> [Work order]:
In the rows below, change every "Aérogommage" to "Cryogommage" and leave the rest of the text as it is. Give back the edited lines without the pictures.
=== Study material ===
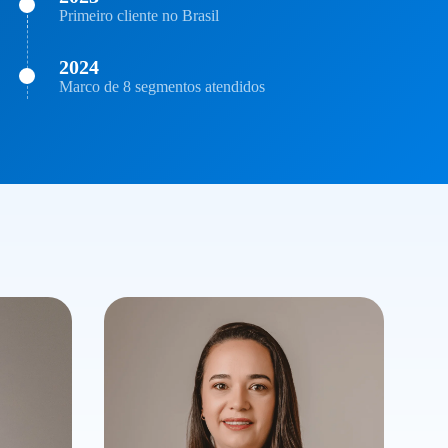
Primeiro cliente no Brasil
2024
Marco de 8 segmentos atendidos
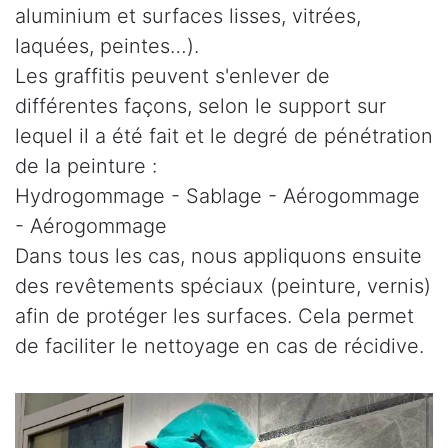
aluminium et surfaces lisses, vitrées,
laquées, peintes…).
Les graffitis peuvent s'enlever de
différentes façons, selon le support sur
lequel il a été fait et le degré de pénétration
de la peinture :
Hydrogommage - Sablage - Aérogommage
- Aérogommage
Dans tous les cas, nous appliquons ensuite
des revêtements spéciaux (peinture, vernis)
afin de protéger les surfaces. Cela permet
de faciliter le nettoyage en cas de récidive.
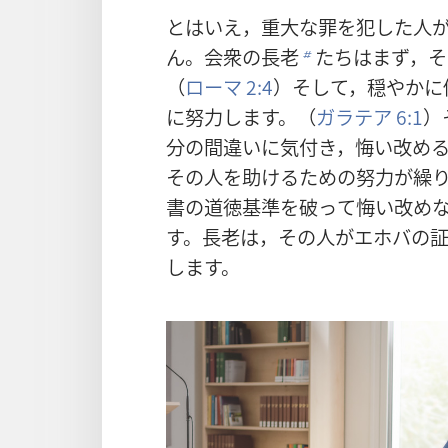
とはいえ，
重
大
な
罪
を
犯
した
人
ん。
会
衆
の
長
老
たちはまず，そ
b
（
ローマ 2:4
）そして，
穏
やかに
に
努
力
します。（
ガラテア 6:1
）
分
の
間
違
いに
気
付
き，
悔
い
改
め
その
人
を
助
けるための
努
力
が
繰
書
の
道
徳
基
準
を
破
って
悔
い
改
め
す。
長
老
は，その
人
がエホバの
します。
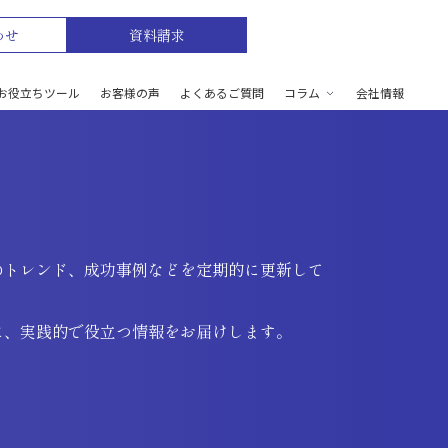
わせ
資料請求
お役立ちツール
お客様の声
よくあるご質問
コラム
会社情報
のトレンド、成功事例などを定期的に更新して
に、実践的で役立つ情報をお届けします。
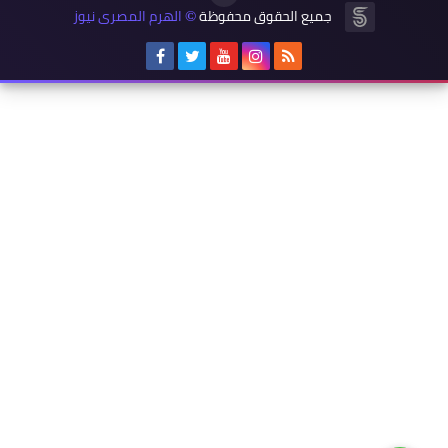
جميع الحقوق محفوظة
الهرم المصرى نيوز
©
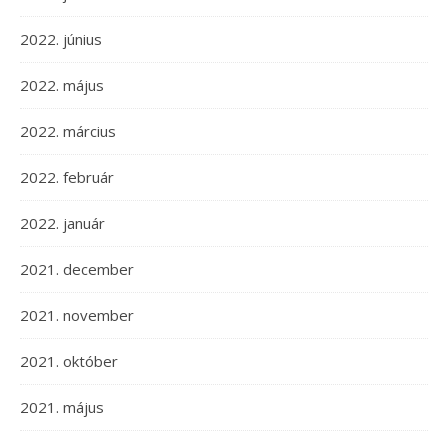
2022. június
2022. május
2022. március
2022. február
2022. január
2021. december
2021. november
2021. október
2021. május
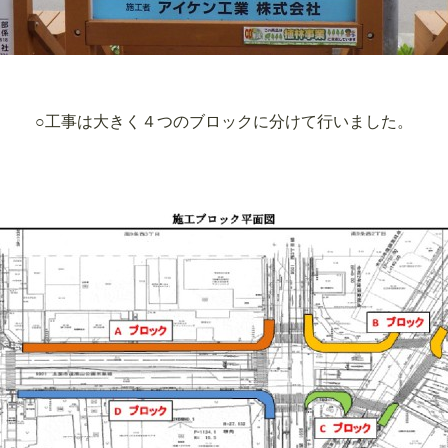
○工事は大きく４つのブロックに分けて行いました。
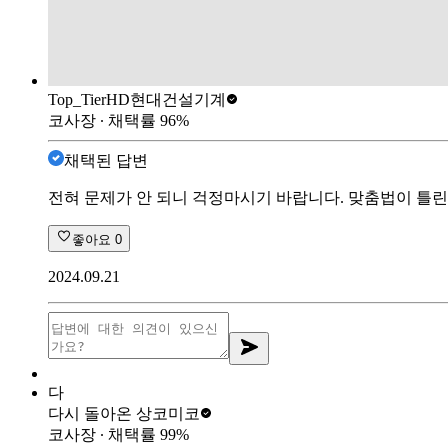
Top_Tier
HD현대건설기계
코사장
∙ 채택률
96
%
채택된 답변
전혀 문제가 안 되니 걱정마시기 바랍니다. 맞춤법이 틀
좋아요
0
2024.09.21
다
다시 돌아온 상
코미코
코사장
∙ 채택률
99
%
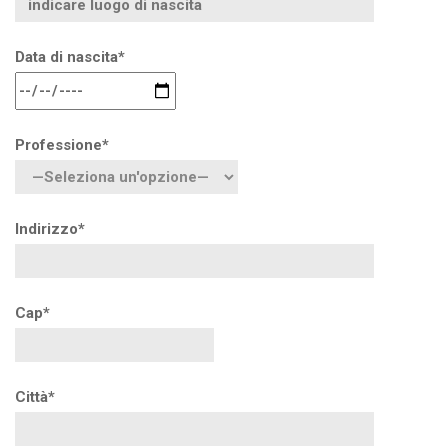
Data di nascita*
Professione*
Indirizzo*
Cap*
Città*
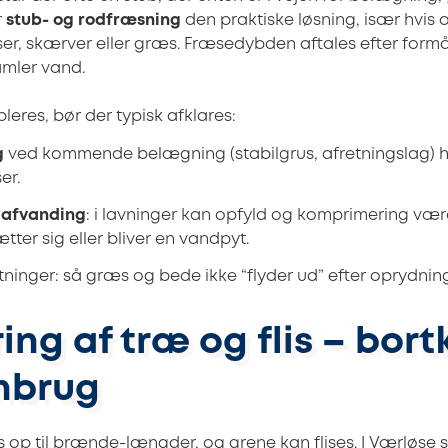
r
stub- og rodfræsning
den praktiske løsning, især hvis
fliser, skærver eller græs. Fræsedybden aftales efter formå
amler vand.
bleres, bør der typisk afklares:
g
ved kommende belægning (stabilgrus, afretningslag) hv
er.
 afvanding
: i lavninger kan opfyld og komprimering væ
ter sig eller bliver en vandpyt.
tninger: så græs og bede ikke “flyder ud” efter oprydnin
ng af træ og flis – bort
enbrug
op til brænde-længder, og grene kan flises. I Værløse se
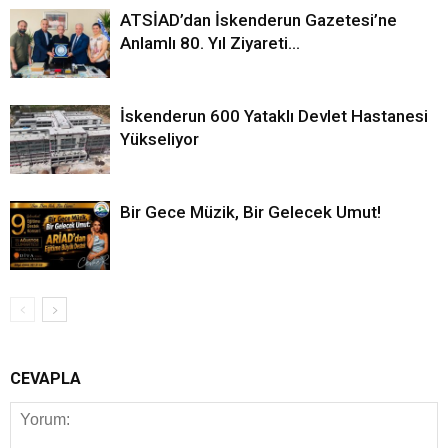
ATSİAD’dan İskenderun Gazetesi’ne
Anlamlı 80. Yıl Ziyareti…
İskenderun 600 Yataklı Devlet Hastanesi
Yükseliyor
Bir Gece Müzik, Bir Gelecek Umut!
CEVAPLA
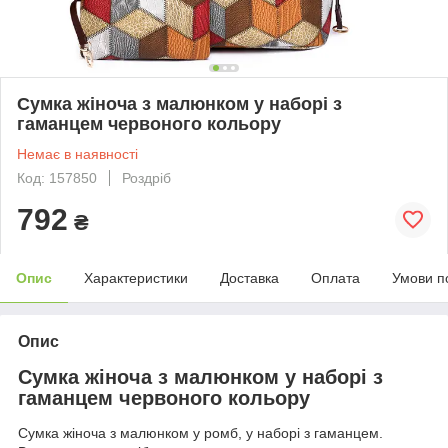
Сумка жіноча з малюнком у наборі з
гаманцем червоного кольору
Немає в наявності
Код: 157850
Роздріб
792
₴
Опис
Характеристики
Доставка
Оплата
Умови п
Опис
Сумка жіноча з малюнком у наборі з
гаманцем червоного кольору
Сумка жіноча з малюнком у ромб, у наборі з гаманцем.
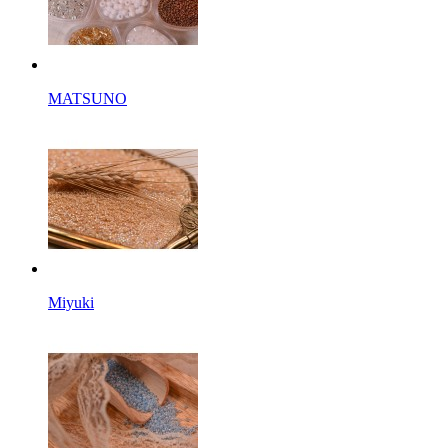
MATSUNO
Miyuki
===
> [Solution to this problem]:
Primeiro cliente no Brasil
2024
Marco de 8 segmentos atendidos
aluminium et surfaces lisses, vitrées,
laquées, peintes…).
Les graffitis peuvent s'enlever de
différentes façons, selon le support sur
lequel il a été fait et le degré de pénétration
de la peinture :
Hydrogommage - Sablage - Cryogommage
- Cryogommage
Dans tous les cas, nous appliquons ensuite
des revêtements spéciaux (peinture, vernis)
afin de protéger les surfaces. Cela permet
de faciliter le nettoyage en cas de récidive.
とはいえ，
重
大
な
罪
を
犯
した
人
ん。
会
衆
の
長
老
たちはまず，そ
b
（
ローマ 2:4
）そして，
穏
やかに
に
努
力
します。（
ガラテア 6:1
）
分
の
間
違
いに
気
付
き，
悔
い
改
め
その
人
を
助
けるための
努
力
が
繰
書
の
道
徳
基
準
を
破
って
悔
い
改
め
す。
長
老
は，その
人
がエホバの
します。
わせ
資料請求
お役立ちツール
お客様の声
よくあるご質問
コラム
会社情報
のトレンド、成功事例などを定期的に更新して
に、実践的で役立つ情報をお届けします。
جميع الحقوق محفوظة
الهرم المصرى نيوز
©
2022. június
2022. május
2022. március
2022. február
2022. január
2021. december
2021. november
2021. október
2021. május
○工事は大きく４つのブロックに分けて行いました。
Top_Tier
HD현대건설기계
코사장
∙ 채택률
96
%
채택된 답변
전혀 문제가 안 되니 걱정마시기 바랍니다. 맞춤법이 틀
좋아요
0
2024.09.21
다
다시 돌아온 상
코미코
코사장
∙ 채택률
99
%
Data di nascita*
Professione*
Indirizzo*
Cap*
Città*
r
stub- og rodfræsning
den praktiske løsning, især hvis
fliser, skærver eller græs. Fræsedybden aftales efter formå
amler vand.
bleres, bør der typisk afklares:
g
ved kommende belægning (stabilgrus, afretningslag) hv
er.
 afvanding
: i lavninger kan opfyld og komprimering væ
ter sig eller bliver en vandpyt.
tninger: så græs og bede ikke “flyder ud” efter oprydnin
ng af træ og flis – bort
enbrug
op til brænde-længder, og grene kan flises. I Værløse se
ATSİAD’dan İskenderun Gazetesi’ne
Anlamlı 80. Yıl Ziyareti…
İskenderun 600 Yataklı Devlet Hastanesi
Yükseliyor
Bir Gece Müzik, Bir Gelecek Umut!
CEVAPLA
Сумка жіноча з малюнком у наборі з
гаманцем червоного кольору
Немає в наявності
Код: 157850
Роздріб
792
₴
Опис
Характеристики
Доставка
Оплата
Умови п
Опис
Сумка жіноча з малюнком у наборі з
гаманцем червоного кольору
Сумка жіноча з малюнком у ромб, у наборі з гаманцем.
MATSUNO
Miyuki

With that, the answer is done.